Grouping Data
In this chapter you will learn how to group data using GROUP BY and HAVING clause in the SELECT statement.
Why Group Data?
In the previous article you learned aggregate functions that performed calculations on all the data in a table or on data that satisfied a specific condition of the WHERE clause. We were able to count the number of products. If we want to count the number of products for each user we need to use grouping. Grouping allows us to divide data into logical sets and perform aggregate calculations on each group.
Group By Clause
Let's count the number of products that belong to each user in the products table.
sqlite> select user_id, count(*) as product_count from products group by user_id;
user_id product_count
-------------------- --------------------
1 4
2 1
3 3
The result shows that the user with user_id = 1 has 4 products, user_id = 2 has 1 product and user_id = 3 has 3 products. You can verify this by manually calculating the number of products from the following query.
sqlite> select * from products;
id price name user_id
-------------------- -------------------- ---------- ----------
1 10 Rock 1
2 20 Sand 1
3 30 Carrot 1
4 40 Hammer 1
5 40 Tree 2
6 80 Cage 3
7 80 Cage Wire 3
8 80 Camel Rope 3
You can see that the user with user_id has only one product whereas users with user_id 1 and 3 have 4 and 3 products respectively.
Having Clause
You can filter groups to include and exclude by using Having clause.

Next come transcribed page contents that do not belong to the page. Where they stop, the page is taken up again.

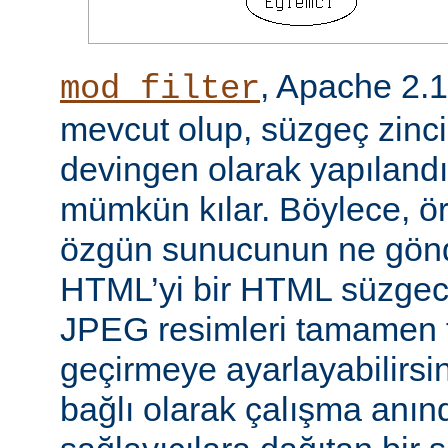
, Apache 2.
mod_filter
mevcut olup, süzgeç zinci
devingen olarak yapılandı
mümkün kılar. Böylece, örn
özgün sunucunun ne gönd
HTML’yi bir HTML süzgec
JPEG resimleri tamamen f
geçirmeye ayarlayabilirsini
bağlı olarak çalışma anında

sqlite> select user_id, count(*) as count from products group by user_id having count(*) > 2;
user_id count
-------------------- --------------------
1 4
3 3
The having clause filters on the group and finds only the rows that has more than 2 products for the user. You can verify this by looking at the records.

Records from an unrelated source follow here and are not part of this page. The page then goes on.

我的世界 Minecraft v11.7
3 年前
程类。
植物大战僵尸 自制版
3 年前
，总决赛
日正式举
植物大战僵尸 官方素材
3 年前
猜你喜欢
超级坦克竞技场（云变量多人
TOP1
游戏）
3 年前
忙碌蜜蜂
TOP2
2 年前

sqlite> select * from products;
id price name user_id
-------------------- -------------------- ---------- ----------
1 10 Rock 1
2 20 Sand 1
3 30 Carrot 1
4 40 Hammer 1
5 40 Tree 2
6 80 Cage 3
7 80 Cage Wire 3
8 80 Camel Rope 3
You see there is only one user with user_id = 2 with the number of products less than or equal to 2.
Summary
In this article you learned how to use the GROUP BY and HAVING clauses to perform aggregate functions on groups of data.